14 June 2011

Wikileaks Pre-Emptively Nullified, If Only Anyone Was Paying Attention

Collateral murder? Hardly. The American Journalism Review has provided everything you need to know about the Wikileaks "scandal" that put them in the public spotlight - the shooting of a couple of journalists that were suspected of being militants.

In an article from 2006, we find this gorgeous little nugget.
Photojournalists also find themselves facing a dilemma: to do their job, they have to be on the scene with equipment in full view, making them highly visible and provocative targets. A camera, positioned to make a picture, could be mistaken for a weapon, says Detroit Free Press photographer David Gilkey, who has had several close calls.

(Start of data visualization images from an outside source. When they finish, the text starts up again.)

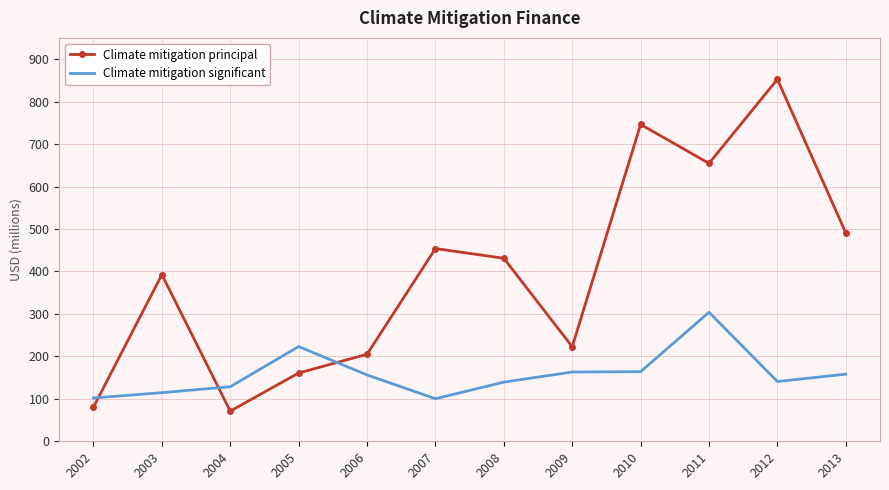

List the series in order of their peak value, lowest first.

Climate mitigation significant, Climate mitigation principal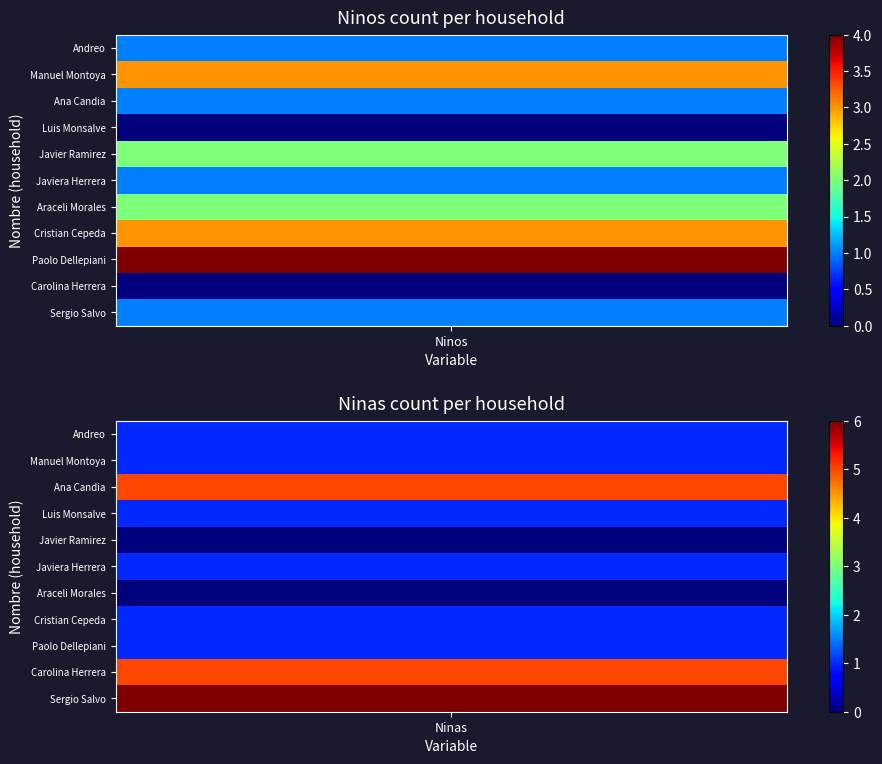

The Ana Candia series shows 1 at 1. True or false?

False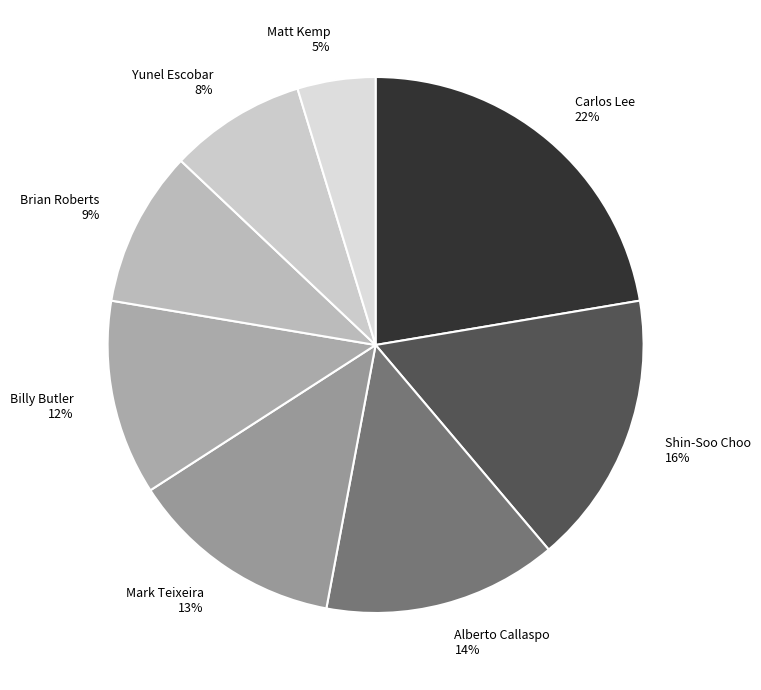

Rank the categories by value from highest to lowest.

Carlos Lee, Shin-Soo Choo, Alberto Callaspo, Mark Teixeira, Billy Butler, Brian Roberts, Yunel Escobar, Matt Kemp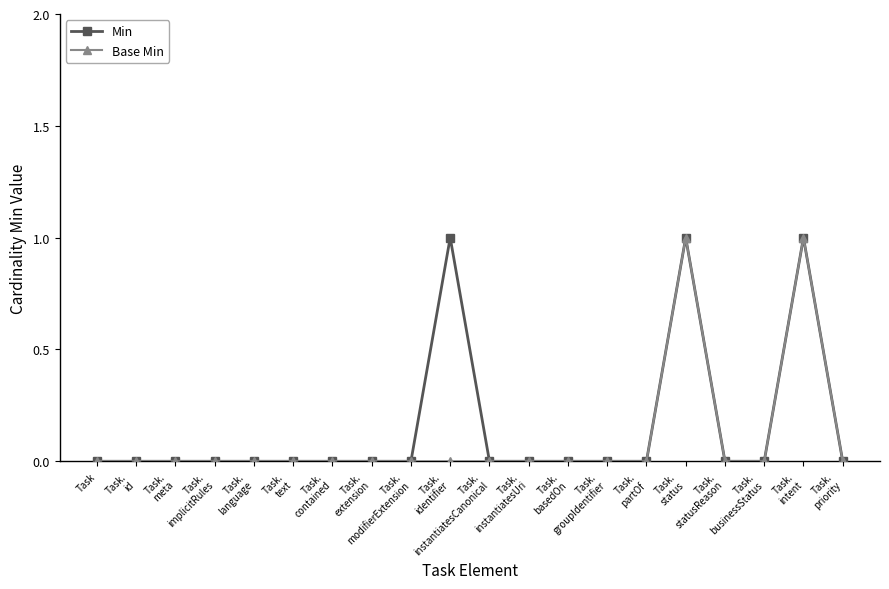

True or false: Base Min has more than 1 points higher than both neighbors.

True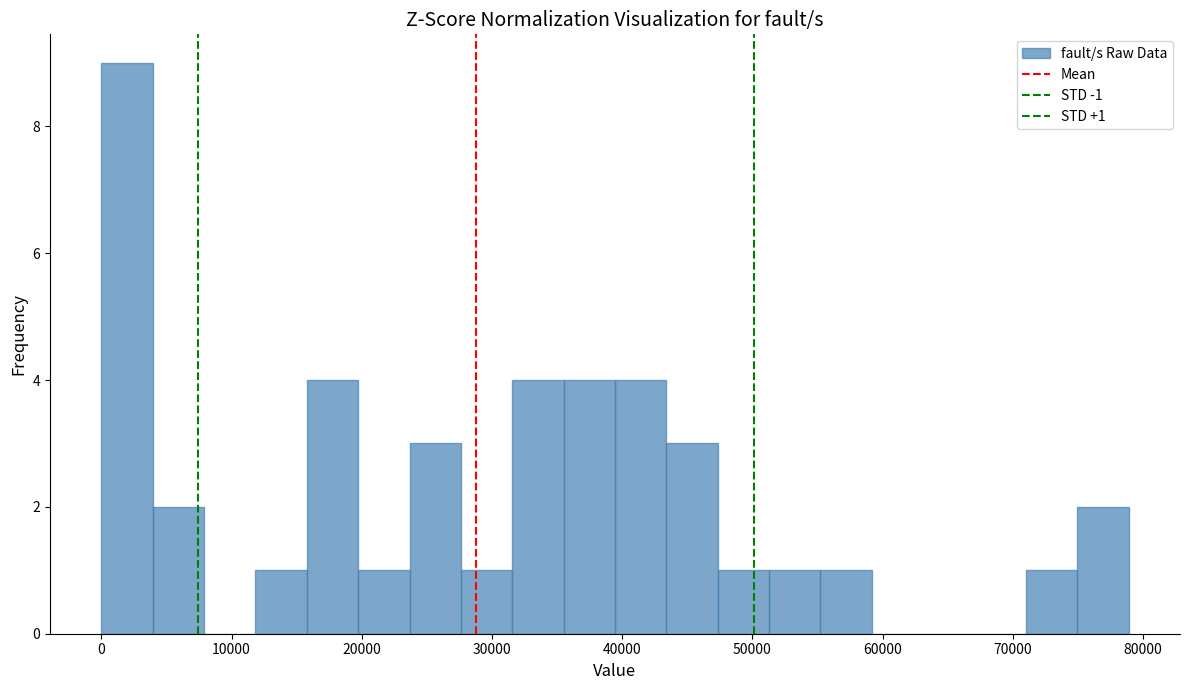

Read against the x-axis, roughly where is the centre of the tallest bar?

2000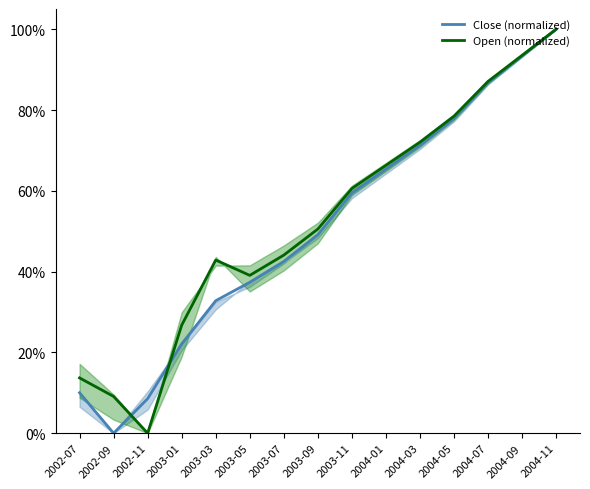

At 2004-01, list the series in order from smallest to largest.

Close (normalized), Open (normalized)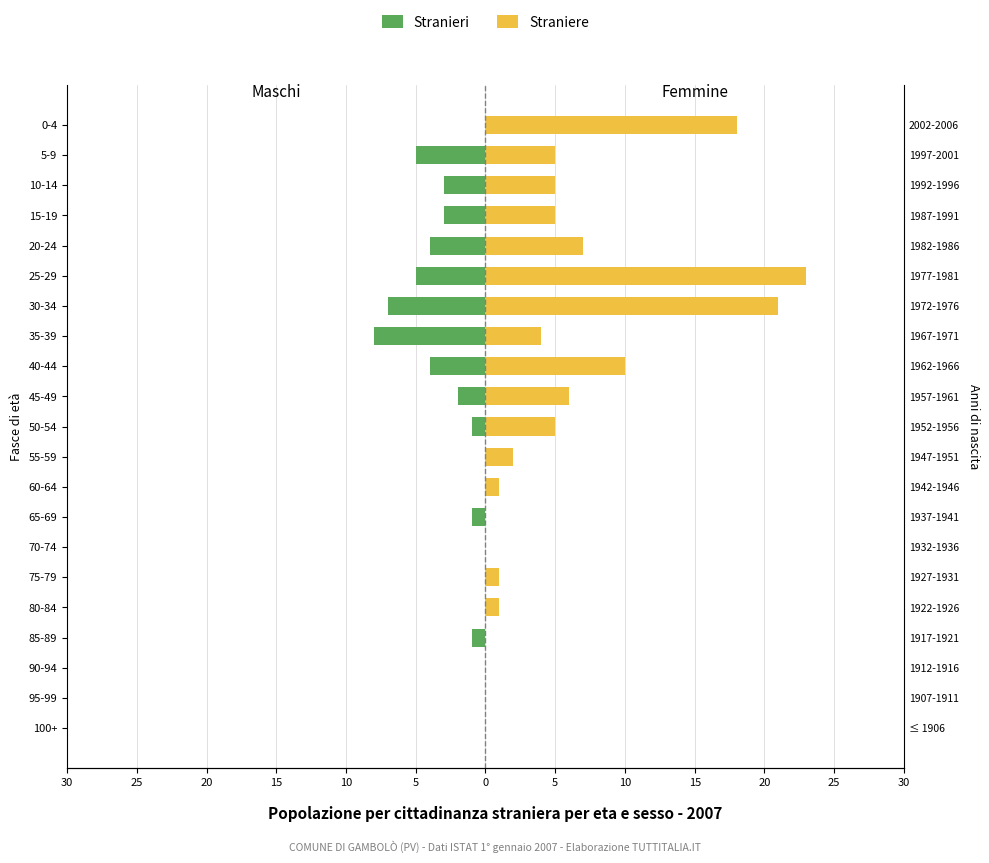

Rank the series at 15-19 from highest to lowest value.

Straniere, Stranieri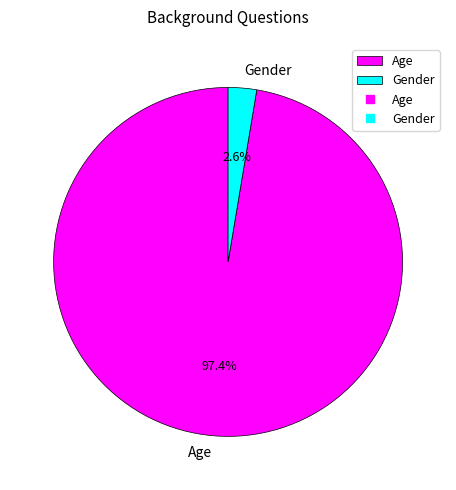

Between Age and Gender, which is larger?

Age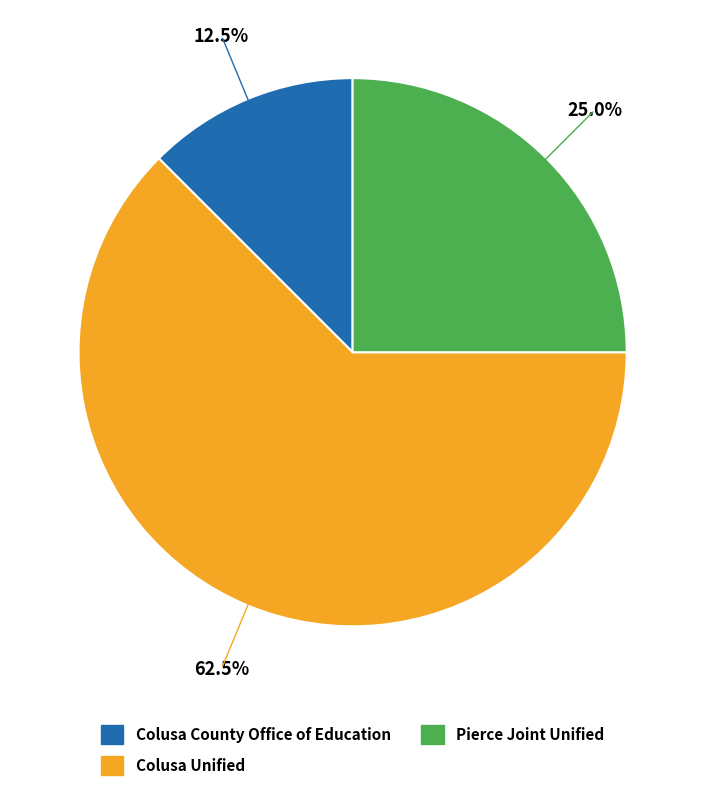

What is the total percentage of Pierce Joint Unified and Colusa County Office of Education?

37.5%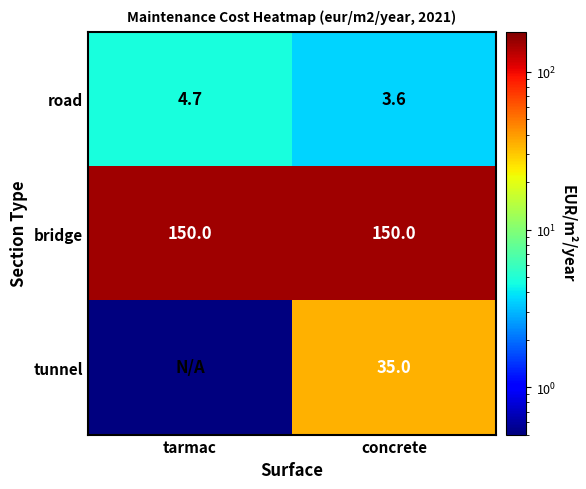

What is the total value across all series at tarmac?

154.8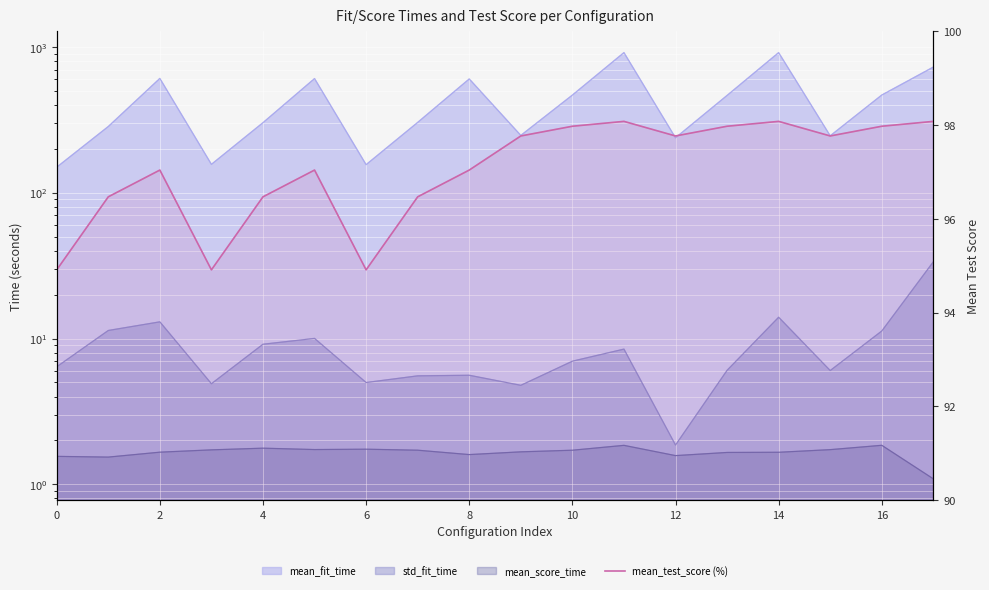

Reading left to right, what are all the values shown in this chart?

94.9	96.5	97.0	94.9	96.5	97.0	94.9	96.5	97.0	97.8	98.0	98.1	97.8	98.0	98.1	97.8	98.0	98.1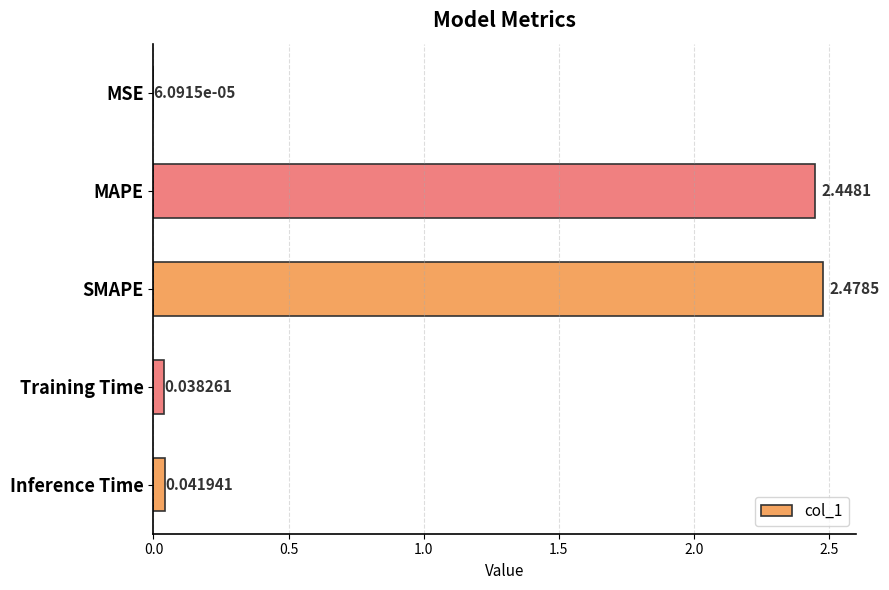

Which has a higher value, Inference Time or MAPE?

MAPE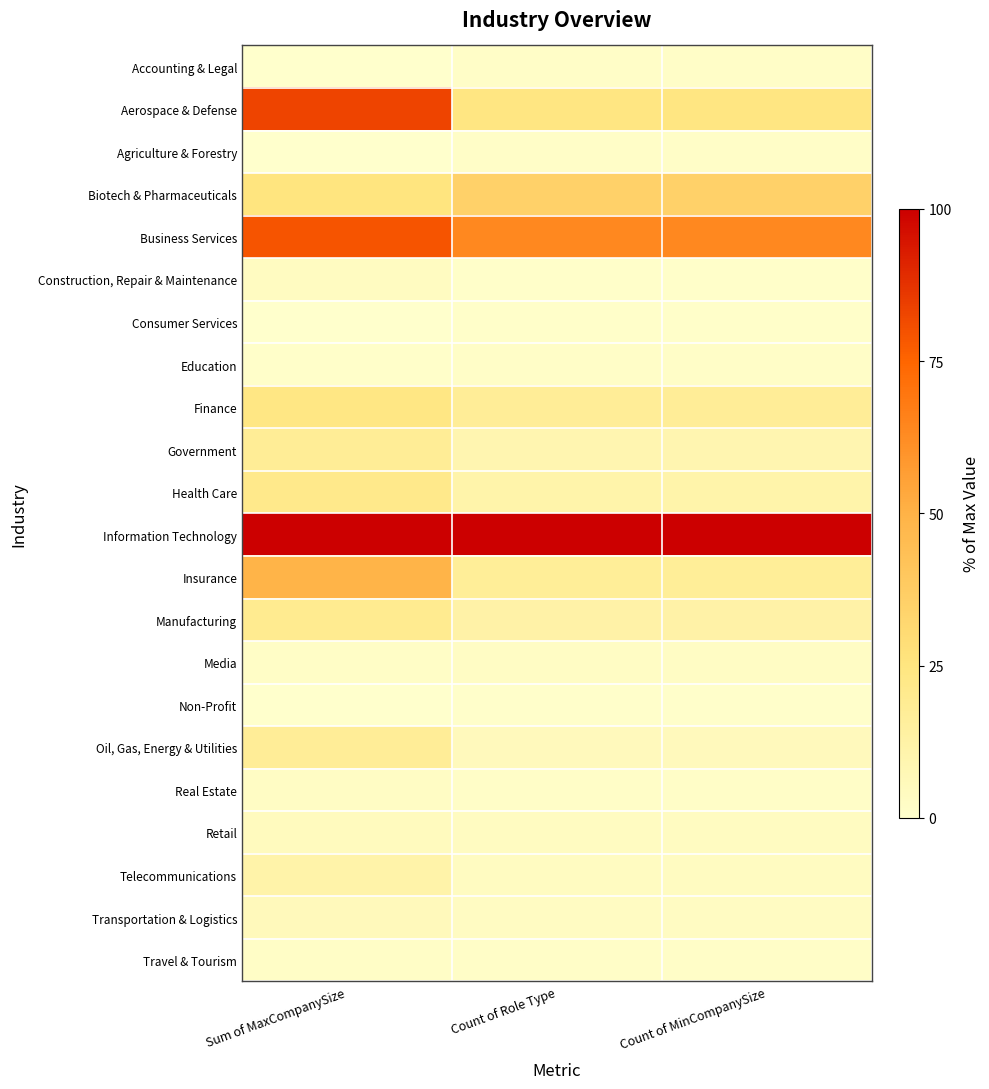

Reading right to left, what are all the values shown in this chart?

Accounting & Legal: Count of MinCompanySize=1.6	Count of Role Type=1.6	Sum of MaxCompanySize=0.1
Aerospace & Defense: Count of MinCompanySize=24.5	Count of Role Type=24.5	Sum of MaxCompanySize=82.9
Agriculture & Forestry: Count of MinCompanySize=1.6	Count of Role Type=1.6	Sum of MaxCompanySize=0.2
Biotech & Pharmaceuticals: Count of MinCompanySize=35.1	Count of Role Type=35.1	Sum of MaxCompanySize=25.3
Business Services: Count of MinCompanySize=63.8	Count of Role Type=63.8	Sum of MaxCompanySize=79.2
Construction, Repair & Maintenance: Count of MinCompanySize=1.1	Count of Role Type=1.1	Sum of MaxCompanySize=3.7
Consumer Services: Count of MinCompanySize=1.1	Count of Role Type=1.1	Sum of MaxCompanySize=0.1
Education: Count of MinCompanySize=1.6	Count of Role Type=1.6	Sum of MaxCompanySize=1.1
Finance: Count of MinCompanySize=17.6	Count of Role Type=17.6	Sum of MaxCompanySize=23.5
Government: Count of MinCompanySize=9.0	Count of Role Type=9.0	Sum of MaxCompanySize=17.7
Health Care: Count of MinCompanySize=11.2	Count of Role Type=11.2	Sum of MaxCompanySize=21.2
Information Technology: Count of MinCompanySize=100.0	Count of Role Type=100.0	Sum of MaxCompanySize=100.0
Insurance: Count of MinCompanySize=17.0	Count of Role Type=17.0	Sum of MaxCompanySize=49.5
Manufacturing: Count of MinCompanySize=12.2	Count of Role Type=12.2	Sum of MaxCompanySize=19.8
Media: Count of MinCompanySize=2.7	Count of Role Type=2.7	Sum of MaxCompanySize=2.3
Non-Profit: Count of MinCompanySize=0.5	Count of Role Type=0.5	Sum of MaxCompanySize=0.1
Oil, Gas, Energy & Utilities: Count of MinCompanySize=5.3	Count of Role Type=5.3	Sum of MaxCompanySize=17.4
Real Estate: Count of MinCompanySize=1.6	Count of Role Type=1.6	Sum of MaxCompanySize=2.4
Retail: Count of MinCompanySize=3.7	Count of Role Type=3.7	Sum of MaxCompanySize=4.5
Telecommunications: Count of MinCompanySize=3.7	Count of Role Type=3.7	Sum of MaxCompanySize=11.5
Transportation & Logistics: Count of MinCompanySize=3.2	Count of Role Type=3.2	Sum of MaxCompanySize=5.6
Travel & Tourism: Count of MinCompanySize=1.6	Count of Role Type=1.6	Sum of MaxCompanySize=2.2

So let's see - a Detroit Free Press photographer has several close calls because his equipment looks like a weapon, but an Apache gunship responding to reports of troops under fire, with known insurgents in the area, is supposed to not mistake photography gear for a weapon? From 3000m away? In thermal sights? Suck it, Assange. You just wanted headlines, and you got them. Never mind the truth, eh?

More depressing is the number of media outlets that jumped on Wikileaks version of the story. The professional journal of their own trade had armed them with the truth they needed to fend of Assange's quest for headlines, and they ignored it.

So after being deconstructed by folks like This Ain't Hell and The Weekly Standard, you now have an American journalist admitting - months before the attack, and years before the video was released - that camera equipment can look like a weapon.
After all of this, you have to wonder who's still clinging to the idea that the US helicopter attack shown in the video wasn't completely legal and well within the bounds of the ROE at the time.